I've spent most of my life as a writer learning how to take readers by surprise. But I've done something totally different with the launch of APRIL YULE: I've finally taken myself by surprise.
Did I hear someone ask: How'd you do that? Thank you, friend, for asking.
To celebrate my first anny as an ebook author, I did the exact opposite of what I'd done for the previous four ebooks. For each of those I'd staged repeated Free Events, sometimes for just one book and sometimes for two or three. I'd succeeded in giving away about 50 copies for #1, The Vanishing Magic of Snow. Numbers improved a bit with each event until, last December, thousands of downloads resulted. A groundswell of interest had started to build.
Then again, I hadn't made a penny from the books. I'd experimented, for a couple of months, with lowering the price point: from 2.99 to .99. Impact: none at all. Undaunted, I rewrote my Amazon product descriptions, paying far more attention to keywords. Too soon to say yet if that tactic will work. While I waited to see, it made sense to ponder if consistent giveaways might have been costing me sales.
If readers had grown accustomed to getting free giveaways of all my work, why would they bother to pay?

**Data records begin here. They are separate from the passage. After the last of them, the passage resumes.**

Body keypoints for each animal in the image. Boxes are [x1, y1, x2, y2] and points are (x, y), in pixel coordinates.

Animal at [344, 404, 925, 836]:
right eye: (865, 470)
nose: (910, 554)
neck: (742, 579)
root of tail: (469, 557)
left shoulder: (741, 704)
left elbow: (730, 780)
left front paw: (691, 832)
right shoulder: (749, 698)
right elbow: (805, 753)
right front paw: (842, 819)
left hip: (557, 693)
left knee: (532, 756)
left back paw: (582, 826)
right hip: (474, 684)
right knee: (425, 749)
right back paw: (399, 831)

April Yule had special importance for me--and I chose to not give it away. What if I paid for the privilege of getting this book into the hands of writers whose work I had come to admire? What if I did this without any strings--no requests that they review the book, no sense that they owed me a favor? I wanted the gifting to have a sense of purity about it. And I could accomplish this more easily if I paid to send it as an ebook, not Word doc.
I have a clean feeling about this. Rather than giving away the store, I staged a sort of open house for as many groovy writers as I can afford to feed.
Drinks on me. Enjoy the book. I'm glad I got to know you.